Latest files
| File | Description |
|---|---|
|
Download:
sentences
Date: Jan 11th, 2009
Size: 21.4 MB
|
Fields: "id"; "lang"; "text" Contains all the sentences. Each sentence is associated to a unique id and a language code ( ISO 639-3 ). |
|
Download:
links
Date: Jan 11th, 2009
Size: 7.9 MB
|
Fields: "sentence_id"; "translation_id" Contains the links between the sentences. "1";"77" means that sentence nº77 is the translation of sentence nº1. The reciprocal link is also present. In other words, you will also have a line that say "77";"1". |
|
Download:
romaji
Date: Nov 6th, 2009
Size: 9 MB
|
Fields: "sentence_id"; "text" Contains the romaji for Japanese sentences. Note that the romaji has been automatically generated and is not always reliable. |
|
Download:
jpn_indices
Date: Jan 11th, 2009
Size: 17.7 MB
|
Fields: "sentence_id"; "meaning_id", "text" Contains the equivalent of the "B lines" in the file of the Tanaka Corpus distributed by Jim Breen (cf.
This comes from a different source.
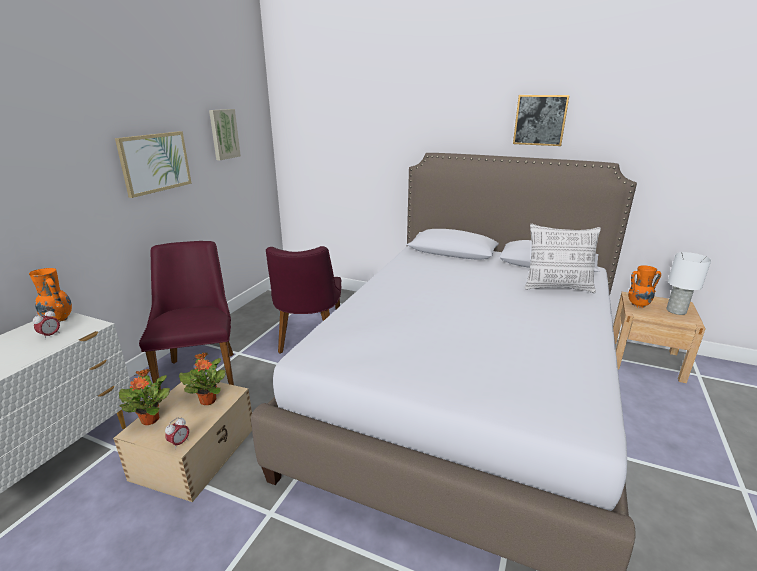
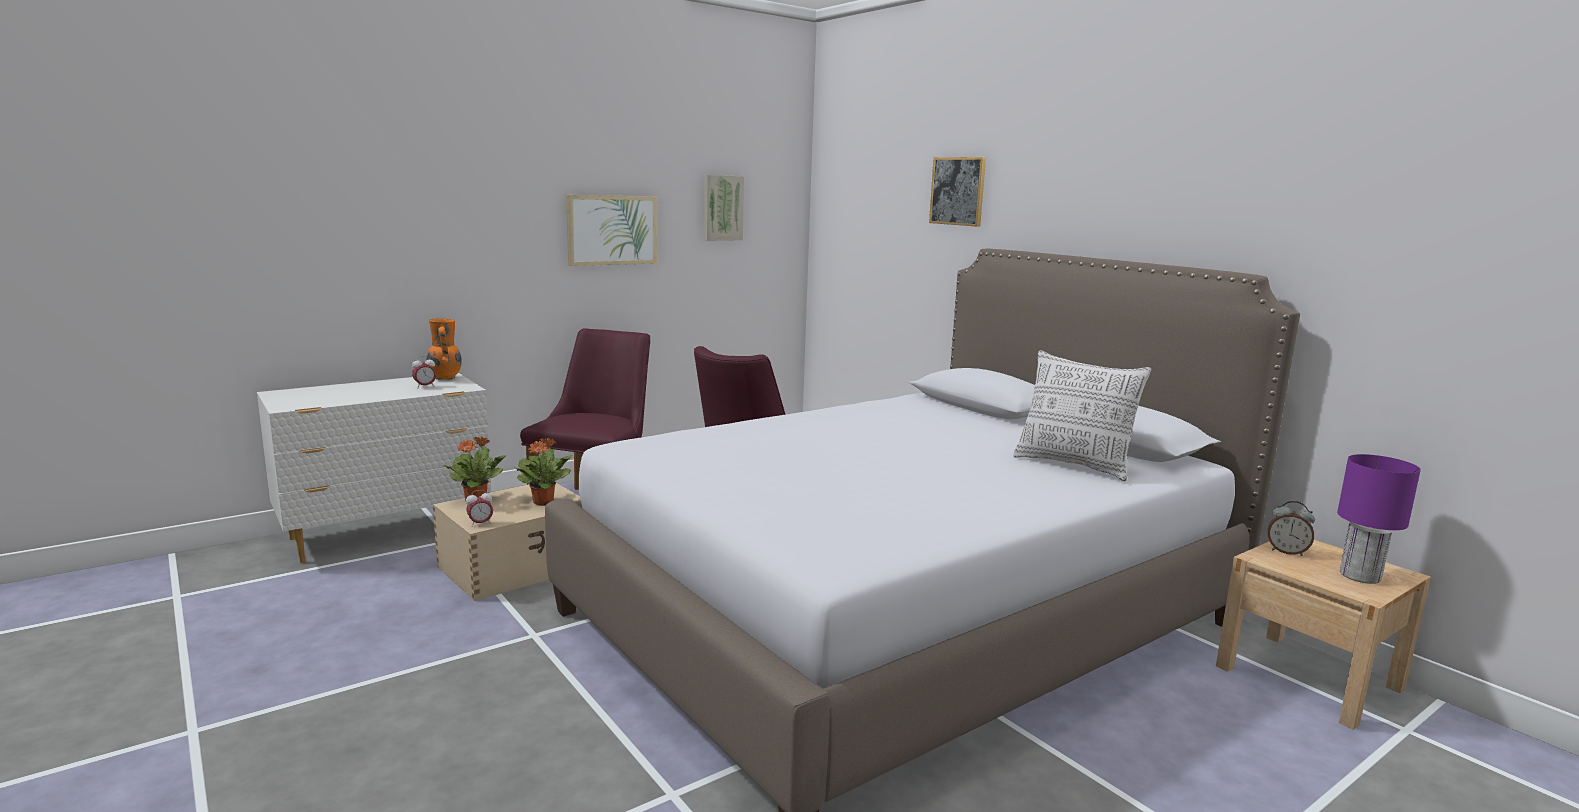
camera: 30 degrees right, 10 degrees down
(540, 120) = (1152, 200): picture -> picture (958, 191)
(637, 305) = (1287, 552): orange vase -> alarm clock
(676, 310) = (1361, 576): white table lamp -> purple table lamp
Current format, on this page ). Each entry is associated to a pair of Japanese/English sentences. sentence_id refers to the id of the Japanese sentence. meaning_id refers to the id of the English sentence. |
General information about the files
The data is provided in CSV files, encoded in UTF-8 without BOM. Fields are terminated by a semi-colon and enclosed by double quotes.
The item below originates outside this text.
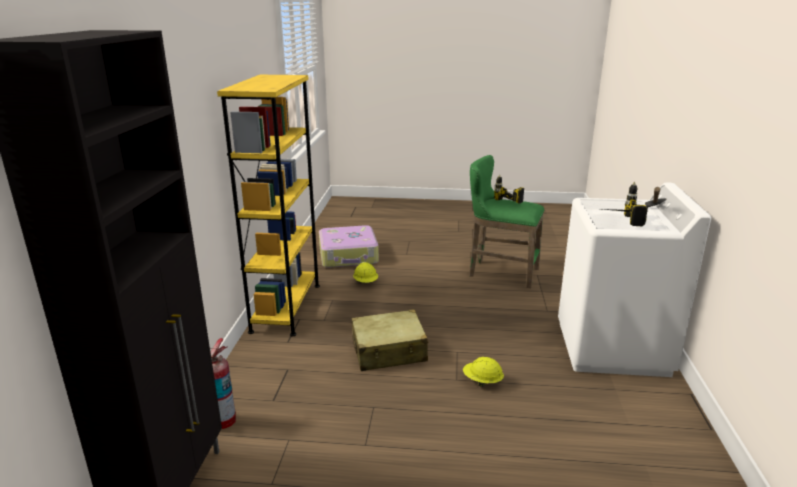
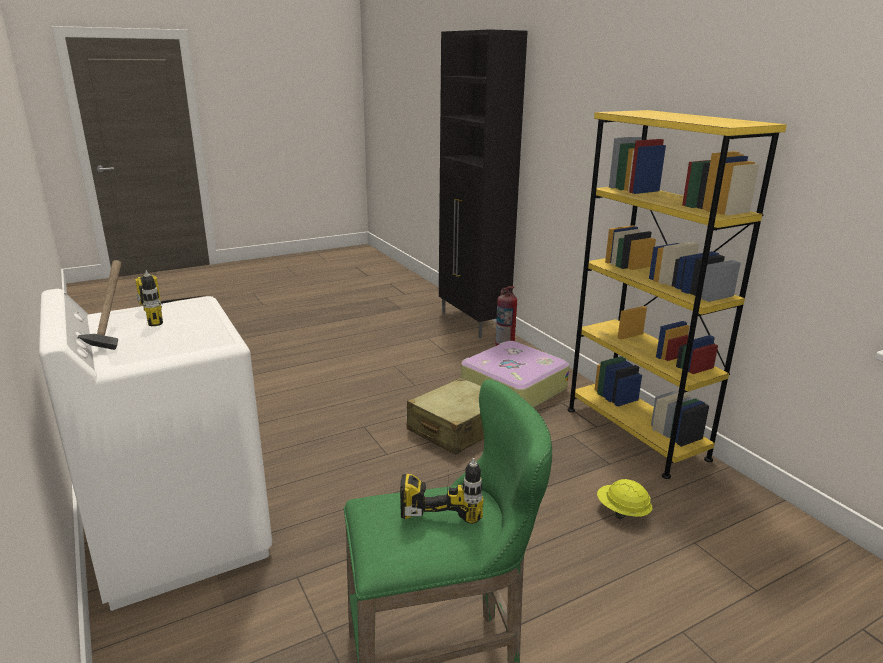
camera: 145 degrees right, 0 degrees up
(349, 255) = (755, 567): suitcase -> suitcase (512, 388)
(482, 381) = (337, 433): yellow hard hat -> none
Most of the Japanese and English sentences are from the Tanaka Corpus , which belongs to the public domain. In other words, most of the sentences in Tatoeba are from there. Note that this corpus will now be maintained from Tatoeba, so you will find the most up-to-date data here.
Some of the sentences are anoted with brackets and Trang was too lazy to strip them off. In case you wonder, they were used to indicate the correspondance of words between a sentence and its translations. For instance I am {happy}{1} and Je suis {content}{1}. The brackets here indicate that happy and content mean the same thing.